TO-DO ITEM: Go through the records and give each one again exactly.

INPUT:
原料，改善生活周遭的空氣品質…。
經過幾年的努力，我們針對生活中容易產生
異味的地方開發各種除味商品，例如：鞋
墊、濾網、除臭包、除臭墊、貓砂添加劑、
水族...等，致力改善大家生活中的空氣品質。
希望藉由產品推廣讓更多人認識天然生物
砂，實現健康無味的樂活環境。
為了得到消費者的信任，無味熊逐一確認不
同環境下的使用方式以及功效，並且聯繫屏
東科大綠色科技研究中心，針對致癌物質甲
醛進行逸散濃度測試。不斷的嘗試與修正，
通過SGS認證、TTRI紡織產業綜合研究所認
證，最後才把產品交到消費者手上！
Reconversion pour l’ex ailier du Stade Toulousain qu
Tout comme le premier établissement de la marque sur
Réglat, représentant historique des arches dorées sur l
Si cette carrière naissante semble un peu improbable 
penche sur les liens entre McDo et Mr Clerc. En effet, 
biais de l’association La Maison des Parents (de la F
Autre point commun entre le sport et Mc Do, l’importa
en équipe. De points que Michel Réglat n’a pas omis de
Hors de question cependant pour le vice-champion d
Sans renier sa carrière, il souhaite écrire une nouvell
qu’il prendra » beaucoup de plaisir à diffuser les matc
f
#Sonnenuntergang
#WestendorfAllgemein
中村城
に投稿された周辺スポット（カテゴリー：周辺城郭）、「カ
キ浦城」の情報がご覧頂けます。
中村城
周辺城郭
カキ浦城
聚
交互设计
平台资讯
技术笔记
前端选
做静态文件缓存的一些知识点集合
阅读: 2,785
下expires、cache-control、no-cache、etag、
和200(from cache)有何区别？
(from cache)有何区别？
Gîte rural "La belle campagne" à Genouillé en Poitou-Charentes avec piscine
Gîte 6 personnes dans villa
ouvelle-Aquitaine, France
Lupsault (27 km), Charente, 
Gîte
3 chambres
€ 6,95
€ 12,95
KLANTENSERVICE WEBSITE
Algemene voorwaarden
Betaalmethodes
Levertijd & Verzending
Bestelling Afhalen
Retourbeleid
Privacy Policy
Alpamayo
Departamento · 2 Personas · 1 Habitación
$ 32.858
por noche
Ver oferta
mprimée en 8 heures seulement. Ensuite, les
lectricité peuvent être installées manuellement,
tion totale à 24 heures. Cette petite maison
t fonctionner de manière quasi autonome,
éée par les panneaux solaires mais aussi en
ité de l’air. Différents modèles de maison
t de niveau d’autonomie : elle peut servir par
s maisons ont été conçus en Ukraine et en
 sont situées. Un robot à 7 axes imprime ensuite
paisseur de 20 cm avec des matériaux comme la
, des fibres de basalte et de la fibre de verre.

SOLUTION FOR THIS EXERCISE:
原料，改善生活周遭的空氣品質…。
經過幾年的努力，我們針對生活中容易產生
異味的地方開發各種除味商品，例如：鞋
墊、濾網、除臭包、除臭墊、貓砂添加劑、
水族...等，致力改善大家生活中的空氣品質。
希望藉由產品推廣讓更多人認識天然生物
砂，實現健康無味的樂活環境。
為了得到消費者的信任，無味熊逐一確認不
同環境下的使用方式以及功效，並且聯繫屏
東科大綠色科技研究中心，針對致癌物質甲
醛進行逸散濃度測試。不斷的嘗試與修正，
通過SGS認證、TTRI紡織產業綜合研究所認
證，最後才把產品交到消費者手上！
Reconversion pour l’ex ailier du Stade Toulousain qu
Tout comme le premier établissement de la marque sur
Réglat, représentant historique des arches dorées sur l
Si cette carrière naissante semble un peu improbable 
penche sur les liens entre McDo et Mr Clerc. En effet, 
biais de l’association La Maison des Parents (de la F
Autre point commun entre le sport et Mc Do, l’importa
en équipe. De points que Michel Réglat n’a pas omis de
Hors de question cependant pour le vice-champion d
Sans renier sa carrière, il souhaite écrire une nouvell
qu’il prendra » beaucoup de plaisir à diffuser les matc
f
#Sonnenuntergang
#WestendorfAllgemein
中村城
に投稿された周辺スポット（カテゴリー：周辺城郭）、「カ
キ浦城」の情報がご覧頂けます。
中村城
周辺城郭
カキ浦城
聚
交互设计
平台资讯
技术笔记
前端选
做静态文件缓存的一些知识点集合
阅读: 2,785
下expires、cache-control、no-cache、etag、
和200(from cache)有何区别？
(from cache)有何区别？
Gîte rural "La belle campagne" à Genouillé en Poitou-Charentes avec piscine
Gîte 6 personnes dans villa
ouvelle-Aquitaine, France
Lupsault (27 km), Charente, 
Gîte
3 chambres
€ 6,95
€ 12,95
KLANTENSERVICE WEBSITE
Algemene voorwaarden
Betaalmethodes
Levertijd & Verzending
Bestelling Afhalen
Retourbeleid
Privacy Policy
Alpamayo
Departamento · 2 Personas · 1 Habitación
$ 32.858
por noche
Ver oferta
mprimée en 8 heures seulement. Ensuite, les
lectricité peuvent être installées manuellement,
tion totale à 24 heures. Cette petite maison
t fonctionner de manière quasi autonome,
éée par les panneaux solaires mais aussi en
ité de l’air. Différents modèles de maison
t de niveau d’autonomie : elle peut servir par
s maisons ont été conçus en Ukraine et en
 sont situées. Un robot à 7 axes imprime ensuite
paisseur de 20 cm avec des matériaux comme la
, des fibres de basalte et de la fibre de verre.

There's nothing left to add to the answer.